Surprising... won't be often you can run 2 apps on same screen in Windows 8 let alone operating systems... be smart and just use Windows 7 and run 8 in virtual machine if you really wish to play that keyboard short cut game.

Digitalx said,
Surprising... won't be often you can run 2 apps on same screen in Windows 8 let alone operating systems... be smart and just use Windows 7 and run 8 in virtual machine if you really wish to play that keyboard short cut game.

There currently isn't a VM technology as advanced as HyperV available for Windows 7, unless you are willing to run 2008 Server R2 SP1.

Additionally, the lower level advancements in Windows 8 for performance and features are also lost if you make it the Guest VM.

I know people really don't like the Metro screen, but so much they would be willing to give up a significant bump in gaming performance, or new hardware support features?

"...Windows To Go.... which lets users store an image of their Windows 8 desktop on a USB drive; that drive can then be connected to any older Windows 7 PC to allow for a Windows 8 work environment."

What we really need is the opposite. A USB key with Windows 7 on it that will give us a usable working environment on a Windows 8 PC

Chris Williams said,
"...Windows To Go.... which lets users store an image of their Windows 8 desktop on a USB drive; that drive can then be connected to any older Windows 7 PC to allow for a Windows 8 work environment."

What we really need is the opposite. A USB key with Windows 7 on it that will give us a usable working environment on a Windows 8 PC

+1

gb8080 said,
"Windows 7 - I invented it" - then Microsoft dumped it.
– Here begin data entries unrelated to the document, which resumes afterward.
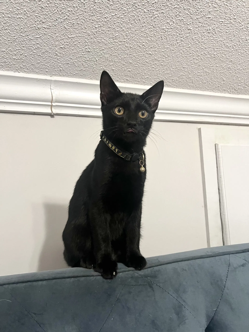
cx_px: 124
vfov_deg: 67.3
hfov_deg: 53.1
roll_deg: +1.8
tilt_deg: +8.3
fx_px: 249
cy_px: 166
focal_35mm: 26
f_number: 1.5
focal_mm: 5.7
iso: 500
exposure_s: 1/60
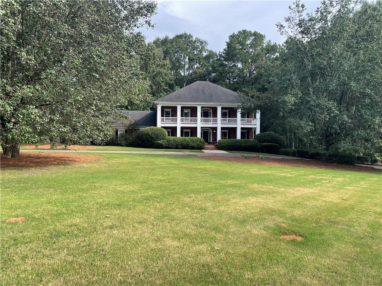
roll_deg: +0.0
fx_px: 287
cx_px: 191
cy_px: 143
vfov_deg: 53.1
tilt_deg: -0.8
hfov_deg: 67.3
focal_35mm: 26
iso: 32
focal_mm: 4.2
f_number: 1.6
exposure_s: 1/861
Then they virtualised it.

Not "invented it", "it was my idea"................silly

Yay so we can have the security enhancements of windows 8 and basically just run windows 7, *things can only get better...*

Unbelievable!

Actually, no.

This 'novel' feature is called virtualization and has been around for a decade or so...

kaczula said,
This 'novel' feature is called virtualization and has been around for a decade or so...
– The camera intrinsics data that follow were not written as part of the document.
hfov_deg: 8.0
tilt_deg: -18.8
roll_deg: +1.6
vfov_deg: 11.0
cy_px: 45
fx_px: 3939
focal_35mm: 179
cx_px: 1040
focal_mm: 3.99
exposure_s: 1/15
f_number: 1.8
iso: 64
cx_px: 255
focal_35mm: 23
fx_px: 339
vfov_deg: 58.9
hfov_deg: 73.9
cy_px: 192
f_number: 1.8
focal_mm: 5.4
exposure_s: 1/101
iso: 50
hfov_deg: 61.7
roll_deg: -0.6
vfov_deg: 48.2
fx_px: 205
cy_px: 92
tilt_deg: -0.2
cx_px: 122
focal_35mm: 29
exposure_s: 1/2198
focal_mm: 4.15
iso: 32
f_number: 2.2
"or so..." indeed. I was using Citrix thin Client of Windows NT 4.0 in 1998 =P

I do believe this is slightly different however, in that (based on the description), you can actually run Win7 INSIDE of Win8, not as it's own separate VM - but I could be wrong.

kaczula said,
Unbelievable!

Actually, no.

This 'novel' feature is called virtualization and has been around for a decade or so...
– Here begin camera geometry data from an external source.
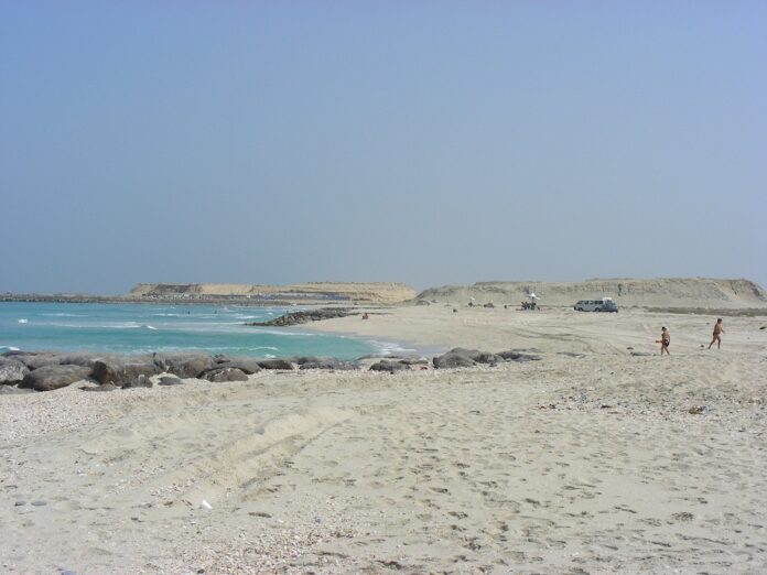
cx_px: 384
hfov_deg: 30.7
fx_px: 1396
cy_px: 288
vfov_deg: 23.3
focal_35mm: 63
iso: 50
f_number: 5.6
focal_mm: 10.5
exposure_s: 1/443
VM technology has been around for a lot longer than a decade.

Even NT itself uses a subsystem model that is an API VM technology, and shipped with Posix, Win32, OS/2 subsystems that are effectively OS class API VMs.

There is also VDM, that is the DOS VM technology used in the 32bit versions of NT, that the Win16 compatibility sits on as well.

And this is just basic NT technology that has been running on computers for the past 20 years. There was VM technology going back to the 50s and 60s that is rather impressive.

So, ya this is not 'unbelievable' or new.

What is 'new' is the Hyper-V support in Windows 8 and the hardware access it provides to a VM is the best we have seen to date. With even the desktop version of Windows 8 getting parity with the server HyperV technologies.

cool. a lot of eyes are opening on the enterprise with these tablets. ipads are going to the garbage just as fast because finally there is a tablet that can run enterprise code withou the need for RDP and VPNs and incompatible touch based software.

I disagree, VDI coupled with the touch friendly nature of the new server OS will be a boon for all slate devices. Reasons why 'running desktop apps' locally on slates isn't exactly forward looking.

I simply don't understand what need this is supposed to address. From a dev perspective, how exactly is Win8's desktop different from Win7?

Dashel said,
From a dev perspective, how exactly is Win8's desktop different from Win7?

It'll be mostly the same but with improved APIs, as always. Personally, I'm interested in the WDDM 1.2 changes, should be a boon for remote desktop apps since it'll practically remove the need for a mirror driver. And I can totally see the enterprise market caring about that.